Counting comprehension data
● ● ●
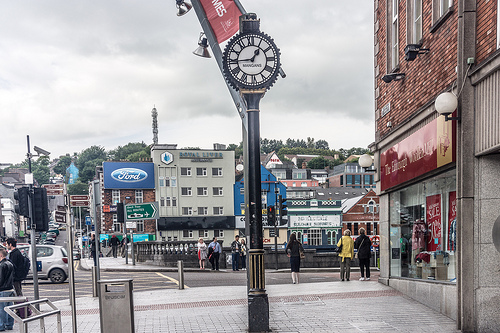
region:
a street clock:
[204, 16, 296, 112]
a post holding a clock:
[206, 10, 315, 330]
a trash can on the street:
[79, 255, 153, 330]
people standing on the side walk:
[277, 225, 402, 287]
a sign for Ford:
[83, 138, 164, 208]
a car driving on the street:
[6, 224, 91, 293]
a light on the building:
[421, 67, 482, 146]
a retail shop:
[361, 120, 477, 322]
● ● ●
WHAT NEEDS TO BE DONE
Reproduce every line of the items above word for word, but leave out the pictures.

RESULT OF THE EXERCISE
region:
a street clock:
[204, 16, 296, 112]
a post holding a clock:
[206, 10, 315, 330]
a trash can on the street:
[79, 255, 153, 330]
people standing on the side walk:
[277, 225, 402, 287]
a sign for Ford:
[83, 138, 164, 208]
a car driving on the street:
[6, 224, 91, 293]
a light on the building:
[421, 67, 482, 146]
a retail shop:
[361, 120, 477, 322]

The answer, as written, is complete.